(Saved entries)

- - - - - - -

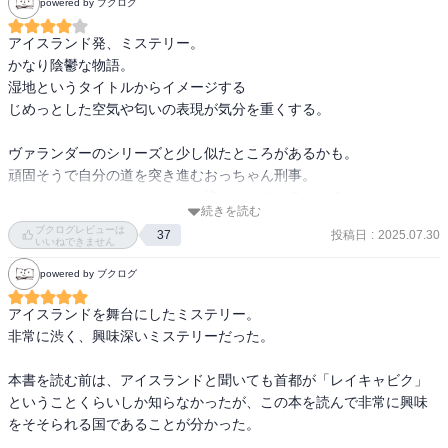
powered by ブクログ
アイスランド発、ミステリー。

かなり陰鬱な物語。

湿地というタイトルからイメージする

じめっとした空気や匂いの表現が気分を重くする。

ヴァランダーのシリーズと少し似たところがあるかも。

頑固そうで自分の道を突き進むおっちゃん刑事。

ちょっと（かなり）やんちゃな娘もいたりするところが。

続きを読む
ブクログレビューは
投稿日
:
2025.07.30
37
事件の核心に近づくほどに

いいねできません
家族のつながりを強く意識させられた。

powered by ブクログ
あとがきに書かれていたことにも納得。

アイスランドを舞台にしたミステリー。

訳者は作者に会うためアイスランドへ。

非常に渋く、興味深いミステリーだった。

人口30万人ほどのこの小さな国で起こる犯罪の

理由とは？

本書を読む前は、アイスランドと聞いても首都が「レイキャビク」
それを社会の現状や家族の関係をからめつつ描いていく手法がおも
ということくらいしか知らなかったが、この本を読んで非常に興味
しろかった。

をそそられる国であることが分かった。
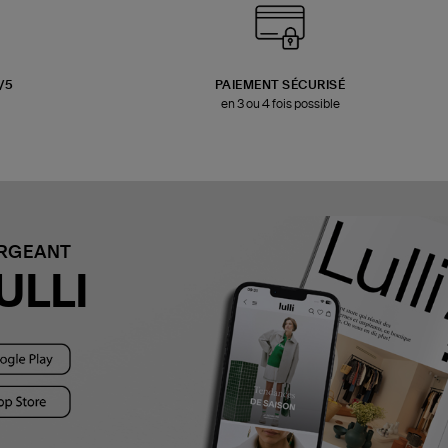
3/5
PAIEMENT SÉCURISÉ
en 3 ou 4 fois possible
ARGEANT
ULLI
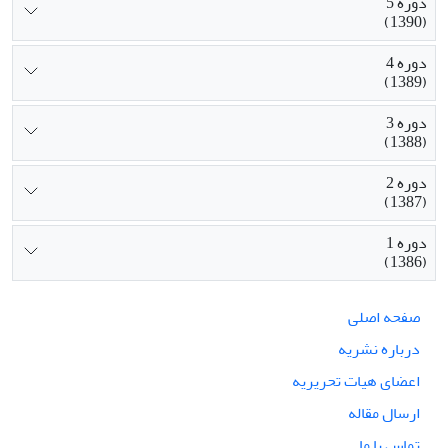
دوره 5
(1390)
دوره 4
(1389)
دوره 3
(1388)
دوره 2
(1387)
دوره 1
(1386)
صفحه اصلی
درباره نشریه
اعضای هیات تحریریه
ارسال مقاله
تماس با ما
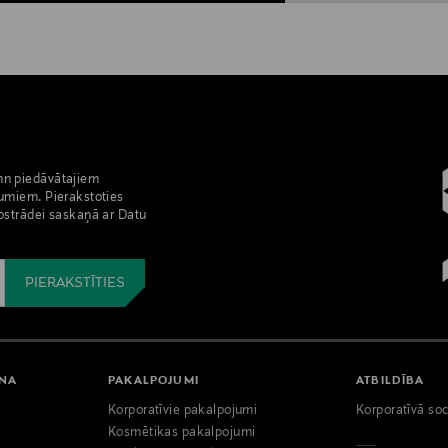
nn piedāvātajiem
umiem. Pierakstoties
pstrādei saskaņā ar Datu
ANA
PAKALPOJUMI
ATBILDĪBA
Korporatīvie pakalpojumi
Korporatīvā soc
i
Kosmētikas pakalpojumi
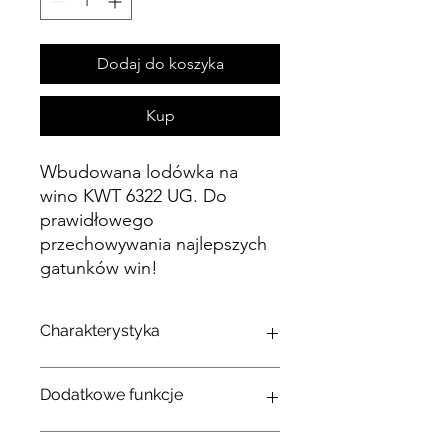
Dodaj do koszyka
Kup
Wbudowana lodówka na
wino KWT 6322 UG. Do
prawidłowego
przechowywania najlepszych
gatunków win!
Charakterystyka
Rodzaj oświetlenia
Dodatkowe funkcje
Oświetlenie ledowe
tom
94
Akustyczny/optyczny sygnał zmiany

- - - - - - -

● **The task**
Copy out the text of every one of these items word for word, line by line. Leave the pictures out.

● **Output of the exercise**
powered by ブクログ
アイスランド発、ミステリー。

かなり陰鬱な物語。

湿地というタイトルからイメージする

じめっとした空気や匂いの表現が気分を重くする。

ヴァランダーのシリーズと少し似たところがあるかも。

頑固そうで自分の道を突き進むおっちゃん刑事。

ちょっと（かなり）やんちゃな娘もいたりするところが。

続きを読む
ブクログレビューは
投稿日
:
2025.07.30
37
事件の核心に近づくほどに

いいねできません
家族のつながりを強く意識させられた。

powered by ブクログ
あとがきに書かれていたことにも納得。

アイスランドを舞台にしたミステリー。

訳者は作者に会うためアイスランドへ。

非常に渋く、興味深いミステリーだった。

人口30万人ほどのこの小さな国で起こる犯罪の

理由とは？

本書を読む前は、アイスランドと聞いても首都が「レイキャビク」
それを社会の現状や家族の関係をからめつつ描いていく手法がおも
ということくらいしか知らなかったが、この本を読んで非常に興味
しろかった。

をそそられる国であることが分かった。
3/5
PAIEMENT SÉCURISÉ
en 3 ou 4 fois possible
ARGEANT
ULLI
دوره 5
(1390)
دوره 4
(1389)
دوره 3
(1388)
دوره 2
(1387)
دوره 1
(1386)
صفحه اصلی
درباره نشریه
اعضای هیات تحریریه
ارسال مقاله
تماس با ما
nn piedāvātajiem
umiem. Pierakstoties
pstrādei saskaņā ar Datu
ANA
PAKALPOJUMI
ATBILDĪBA
Korporatīvie pakalpojumi
Korporatīvā soc
i
Kosmētikas pakalpojumi
Dodaj do koszyka
Kup
Wbudowana lodówka na
wino KWT 6322 UG. Do
prawidłowego
przechowywania najlepszych
gatunków win!
Charakterystyka
Rodzaj oświetlenia
Dodatkowe funkcje
Oświetlenie ledowe
tom
94
Akustyczny/optyczny sygnał zmiany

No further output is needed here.